Perhaps it would be tied to the kirana shops [small-scale local stores] – that’s the last mile distribution issue. You’d have like a triage system, with paraprofessionals who are trained to do some of the first-line interventions, backed up by people like nurses, backed up by physicians. I would look at the business part of it, to make it profitable first, because that’s the path to scale. Then I’d build in those services which are most important for diagnosing and treating illness.

(Right: Paul Polak demonstrating the treadle pump he developed with International Development Enterprises.) 

 

JM: That brings up another question: when you have a product that people’s health, and sometimes their life, depends upon, is there any moral ambiguity in focusing on profit first, rather than on philanthropic giving or government programs?

 

PP: No, not from my perspective.
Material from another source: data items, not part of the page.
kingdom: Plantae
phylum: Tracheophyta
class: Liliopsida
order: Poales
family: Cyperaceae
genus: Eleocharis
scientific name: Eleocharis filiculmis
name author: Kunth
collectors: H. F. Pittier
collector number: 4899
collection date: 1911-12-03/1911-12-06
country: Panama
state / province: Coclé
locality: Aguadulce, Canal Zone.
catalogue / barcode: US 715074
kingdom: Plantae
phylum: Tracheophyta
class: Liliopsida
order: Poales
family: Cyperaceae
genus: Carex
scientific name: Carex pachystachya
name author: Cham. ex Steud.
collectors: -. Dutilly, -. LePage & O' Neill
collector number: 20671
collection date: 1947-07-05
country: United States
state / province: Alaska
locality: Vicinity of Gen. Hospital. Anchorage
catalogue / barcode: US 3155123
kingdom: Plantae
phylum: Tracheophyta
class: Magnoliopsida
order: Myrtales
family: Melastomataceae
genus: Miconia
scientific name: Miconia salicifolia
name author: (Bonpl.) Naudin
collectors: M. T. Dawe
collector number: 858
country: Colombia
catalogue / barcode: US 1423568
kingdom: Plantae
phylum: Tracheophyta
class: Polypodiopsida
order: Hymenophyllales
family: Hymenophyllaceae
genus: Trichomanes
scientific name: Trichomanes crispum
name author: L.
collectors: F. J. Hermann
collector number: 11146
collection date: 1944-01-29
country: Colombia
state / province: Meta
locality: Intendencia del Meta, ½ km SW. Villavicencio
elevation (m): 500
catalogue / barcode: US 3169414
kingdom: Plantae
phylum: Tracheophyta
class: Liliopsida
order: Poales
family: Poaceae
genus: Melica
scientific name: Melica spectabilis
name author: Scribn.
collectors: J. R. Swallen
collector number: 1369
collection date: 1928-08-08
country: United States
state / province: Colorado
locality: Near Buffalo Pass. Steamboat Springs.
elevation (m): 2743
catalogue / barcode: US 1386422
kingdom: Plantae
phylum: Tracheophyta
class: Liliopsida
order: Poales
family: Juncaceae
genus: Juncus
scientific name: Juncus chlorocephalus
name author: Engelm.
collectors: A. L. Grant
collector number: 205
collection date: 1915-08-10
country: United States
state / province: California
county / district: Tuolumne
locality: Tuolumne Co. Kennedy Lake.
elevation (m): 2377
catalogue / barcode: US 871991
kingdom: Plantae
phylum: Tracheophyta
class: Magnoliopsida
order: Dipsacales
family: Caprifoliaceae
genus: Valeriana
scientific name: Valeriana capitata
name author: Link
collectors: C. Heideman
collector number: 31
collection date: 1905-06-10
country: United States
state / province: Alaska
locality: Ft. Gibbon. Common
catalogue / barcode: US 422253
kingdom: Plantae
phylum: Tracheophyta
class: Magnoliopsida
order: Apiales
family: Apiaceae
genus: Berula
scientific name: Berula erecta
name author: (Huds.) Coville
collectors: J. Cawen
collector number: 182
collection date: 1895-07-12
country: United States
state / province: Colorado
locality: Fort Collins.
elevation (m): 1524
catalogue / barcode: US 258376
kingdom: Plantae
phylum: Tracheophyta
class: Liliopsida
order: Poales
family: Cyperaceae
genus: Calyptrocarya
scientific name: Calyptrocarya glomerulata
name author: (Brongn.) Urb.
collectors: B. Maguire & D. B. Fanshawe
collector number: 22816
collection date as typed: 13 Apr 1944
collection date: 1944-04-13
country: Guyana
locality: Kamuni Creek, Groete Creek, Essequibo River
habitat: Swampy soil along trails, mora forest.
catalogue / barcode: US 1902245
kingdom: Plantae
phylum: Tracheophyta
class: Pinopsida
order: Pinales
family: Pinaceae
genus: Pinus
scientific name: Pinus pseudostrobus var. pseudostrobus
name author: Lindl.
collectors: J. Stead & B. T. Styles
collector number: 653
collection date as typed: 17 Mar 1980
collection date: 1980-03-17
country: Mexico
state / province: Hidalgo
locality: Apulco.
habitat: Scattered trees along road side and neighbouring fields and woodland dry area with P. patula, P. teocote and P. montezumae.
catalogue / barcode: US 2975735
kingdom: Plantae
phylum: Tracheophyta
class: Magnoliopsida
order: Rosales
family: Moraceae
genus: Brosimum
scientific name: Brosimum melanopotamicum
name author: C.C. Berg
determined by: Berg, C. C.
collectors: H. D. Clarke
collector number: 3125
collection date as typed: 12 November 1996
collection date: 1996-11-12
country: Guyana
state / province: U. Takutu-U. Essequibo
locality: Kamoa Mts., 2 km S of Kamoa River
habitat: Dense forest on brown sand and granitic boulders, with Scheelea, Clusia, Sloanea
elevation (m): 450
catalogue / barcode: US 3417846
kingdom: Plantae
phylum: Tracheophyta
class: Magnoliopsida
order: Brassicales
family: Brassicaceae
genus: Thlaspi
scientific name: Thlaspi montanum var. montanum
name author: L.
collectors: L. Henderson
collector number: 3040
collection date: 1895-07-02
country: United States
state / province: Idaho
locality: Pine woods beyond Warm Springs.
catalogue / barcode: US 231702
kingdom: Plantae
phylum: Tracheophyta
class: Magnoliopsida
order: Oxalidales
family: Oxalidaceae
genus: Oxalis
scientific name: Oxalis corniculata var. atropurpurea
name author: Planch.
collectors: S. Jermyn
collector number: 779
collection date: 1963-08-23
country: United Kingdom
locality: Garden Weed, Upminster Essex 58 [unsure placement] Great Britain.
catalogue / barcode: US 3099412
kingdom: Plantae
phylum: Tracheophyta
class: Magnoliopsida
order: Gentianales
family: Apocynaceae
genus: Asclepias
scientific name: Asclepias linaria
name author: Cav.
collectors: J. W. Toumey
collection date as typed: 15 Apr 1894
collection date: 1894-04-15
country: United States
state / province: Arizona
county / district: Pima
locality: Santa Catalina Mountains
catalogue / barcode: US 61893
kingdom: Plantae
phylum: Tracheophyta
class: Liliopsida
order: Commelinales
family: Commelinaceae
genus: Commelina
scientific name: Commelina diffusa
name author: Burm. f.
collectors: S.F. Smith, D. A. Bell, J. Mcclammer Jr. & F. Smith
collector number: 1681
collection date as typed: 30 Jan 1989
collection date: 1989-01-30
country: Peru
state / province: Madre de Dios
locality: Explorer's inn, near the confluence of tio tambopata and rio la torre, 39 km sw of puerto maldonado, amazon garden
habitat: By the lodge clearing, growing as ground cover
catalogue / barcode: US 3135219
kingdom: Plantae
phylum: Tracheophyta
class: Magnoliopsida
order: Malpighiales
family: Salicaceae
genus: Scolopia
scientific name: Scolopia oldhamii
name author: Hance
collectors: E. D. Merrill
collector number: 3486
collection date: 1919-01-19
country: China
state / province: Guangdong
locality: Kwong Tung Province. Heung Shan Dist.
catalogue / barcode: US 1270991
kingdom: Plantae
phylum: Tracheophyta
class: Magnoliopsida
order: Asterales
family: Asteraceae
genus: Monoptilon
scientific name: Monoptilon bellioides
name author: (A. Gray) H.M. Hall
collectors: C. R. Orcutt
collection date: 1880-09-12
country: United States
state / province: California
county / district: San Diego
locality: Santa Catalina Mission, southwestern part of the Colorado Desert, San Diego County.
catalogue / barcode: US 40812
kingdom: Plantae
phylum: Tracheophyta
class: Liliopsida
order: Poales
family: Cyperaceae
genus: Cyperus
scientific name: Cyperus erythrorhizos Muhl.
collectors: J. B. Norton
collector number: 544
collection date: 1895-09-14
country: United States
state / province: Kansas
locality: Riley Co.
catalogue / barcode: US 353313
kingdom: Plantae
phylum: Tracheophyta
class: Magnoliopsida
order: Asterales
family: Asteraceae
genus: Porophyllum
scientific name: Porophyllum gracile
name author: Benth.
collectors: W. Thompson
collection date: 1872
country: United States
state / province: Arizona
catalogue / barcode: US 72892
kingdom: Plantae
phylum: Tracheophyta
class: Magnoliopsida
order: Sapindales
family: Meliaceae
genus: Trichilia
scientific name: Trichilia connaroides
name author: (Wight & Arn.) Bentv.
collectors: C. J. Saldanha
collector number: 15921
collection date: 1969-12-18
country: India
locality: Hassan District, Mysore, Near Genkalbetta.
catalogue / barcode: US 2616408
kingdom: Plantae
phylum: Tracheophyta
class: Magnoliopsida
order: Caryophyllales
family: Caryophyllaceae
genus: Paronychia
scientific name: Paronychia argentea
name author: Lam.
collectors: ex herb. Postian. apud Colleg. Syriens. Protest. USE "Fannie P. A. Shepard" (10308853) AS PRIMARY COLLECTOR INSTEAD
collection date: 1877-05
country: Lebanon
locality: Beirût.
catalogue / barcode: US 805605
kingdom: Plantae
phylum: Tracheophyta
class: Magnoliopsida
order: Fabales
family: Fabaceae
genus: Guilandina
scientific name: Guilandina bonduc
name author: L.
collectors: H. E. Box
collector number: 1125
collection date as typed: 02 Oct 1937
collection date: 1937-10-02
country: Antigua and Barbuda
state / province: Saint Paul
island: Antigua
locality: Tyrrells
It’s a little bit of a misinterpretation to say that we focus on profit first. In all of these global businesses that I’m talking about, we incorporate a social mission into the overall mission of the organization. But the challenge is how to bring that impact to scale. My contention is that the current models that work at scale are global businesses - and the driver is profit. So if you can make something profitable that achieves a major social mission which is built into the mission of the organization, you’re accomplishing both.

I’m not saying that the market is the solution to everything. But I’m saying that with a social mission, making something work as a business is the best way of reaching scale. I also want to make it clear that I don’t think that market solutions are going to solve all the health problems in the world. There is a need for public investment. But I am saying that the marketplace solution has barely been tested, so we don’t know how far it can go, either in education or in health.

 

JM: But let’s say that some company comes up with a way to market an inexpensive medicine to poor communities, and they’re charging five cents a pill for it and making three cents profit. If they were to lower the price to four cents a pill, it would be even more accessible. Where is the line drawn?

 

PP: There are two ways of dealing with that. You can set up government regulations to limit the profit, which will be circumvented very quickly. Or you can encourage the forces of the marketplace to work, so that competition comes in and says, “Hey, these guys are making three cents profit. I could sell this for four cents and steal all their customers.”

Markets are uncontrollable, so they’re not a panacea. But I fully expect that if a company is profitable, it’ll bring in competition that brings the price down. There are all kinds of nasty things that businesses do to fight real competition in the market, so I’m not a naïve “capitalism solves everything” type of person. I just think that creating new markets to address social problems is probably better than the other remaining options.